GMB shows you competitor comparisons, but only if you know where to look. Under “Performance,” you can see how you stack up for different actions.

I was getting destroyed on photo views. Couldn’t figure out why. Then I actually looked at competitor photos. They were showing their work. I was showing stock photos of smiling people. Guess which one people trusted?

Spent a week photographing actual jobs. No fancy camera. Just real work. My photo views passed theirs in a month. More importantly, calls went up 35%.

The Messaging Metrics Nobody Uses

GMB messaging is like having a store phone that you never answer. The insights show response time and rate. Most businesses ignore this completely.

I turned on messaging reluctantly. Figured it’d be another time suck. First month: 67 messages. Converted 31 to customers. That’s a 46% conversion rate from people who might’ve called my competitor instead.

Now I check message insights weekly. Response time under 5 minutes? Conversions stay high. Over an hour? They ghost. It’s that simple.

Mobile Actions: Where Money Lives

On mobile, GMB shows quick actions. Call. Directions. Website. The insights break down which actions people take.
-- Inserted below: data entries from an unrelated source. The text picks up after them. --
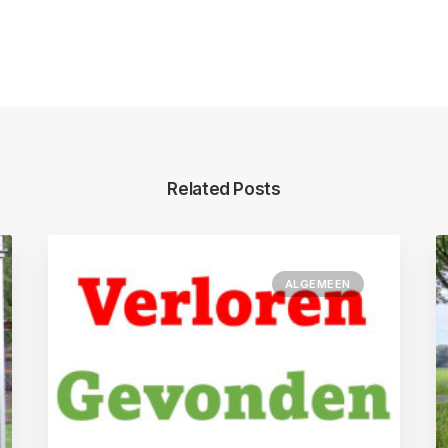
Related Posts
ALGEMEEN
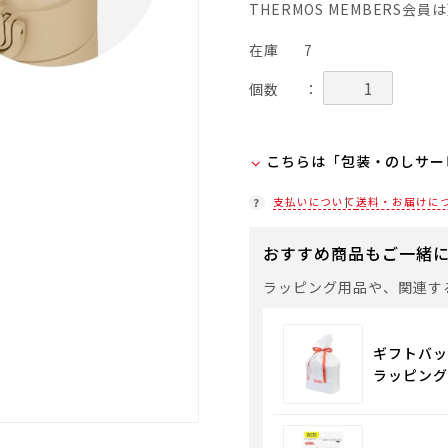
THERMOS MEMBERS会
在庫
7
個数
：
こちらは「包装・のしサー
弊社での包装・のしを希望
支払いについて
送料・お届けに
ラッピング(330円/個)
おすすめ商品もご一緒
「包装・のしサービス」に
袋やギフトバッグを希望さ
ラッピング用品や、関連す
通常商品用ギフト用品
ギフトバッ
ラッピング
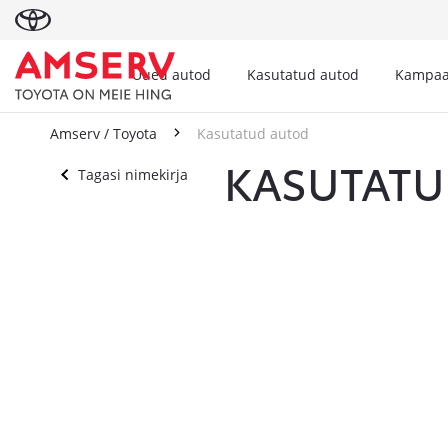
Uued autod
Kasutatud autod
Kampaa
Amserv / Toyota
Kasutatud autod
KASUTATU
Tagasi nimekirja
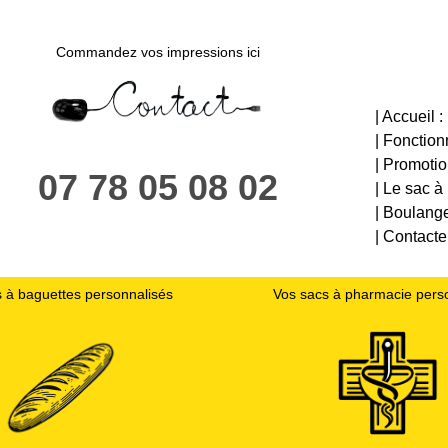
Commandez vos impressions ici
| Accueil :
| Fonctio
| Promotion
07 78 05 08 02
| Le sac à 
| Boulange
| Contacte
 à baguettes personnalisés
Vos sacs à pharmacie pers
This is gold.

If 80% click “Call” but only 5% click “Website,” why are you spending thousands on web design? Fix what matters first. I’ve seen businesses transform just by making their phone number bigger on their GMB listing.

One plumber friend had the opposite problem. Tons of website clicks, no calls. His website was gorgeous, but hid the phone number. Fixed that, calls doubled. The insights showed the problem. He just had to look.

The Seasonal Patterns That Predict Revenue

Your GMB insights go back 18 months. That’s multiple seasons of data. Use it.

I map out when searches spike and drop. Tax season. Home buying season. Holiday shopping. Then I prepare content and offers BEFORE the spike. While competitors react to busy seasons, I’m already optimized.

Last year, I noticed searches for my service spiked two weeks before the obvious busy season. Adjusted my campaign timing. Best quarter ever.

Stop Checking Daily, Start Testing Weekly

Daily insight checking is masturbation. Feels good, accomplishes nothing. Weekly testing based on insights? That’s what works.

Every week, I test one thing based on what insights tell me. Low photo views? New photos. Slow message response time? Set up quick replies. Competitor beating me on reviews? Time for a review campaign.

Small tests. Clear results. No guessing.

Google My Business insights aren’t complicated. They’re just boring. But boring numbers that make your phone ring beat exciting metrics that don’t pay bills.

Your competitors are probably ignoring these insights right now. Checking vanity metrics. Feeling successful while you eat their lunch.

The question is: Will you do the work, or just check the numbers?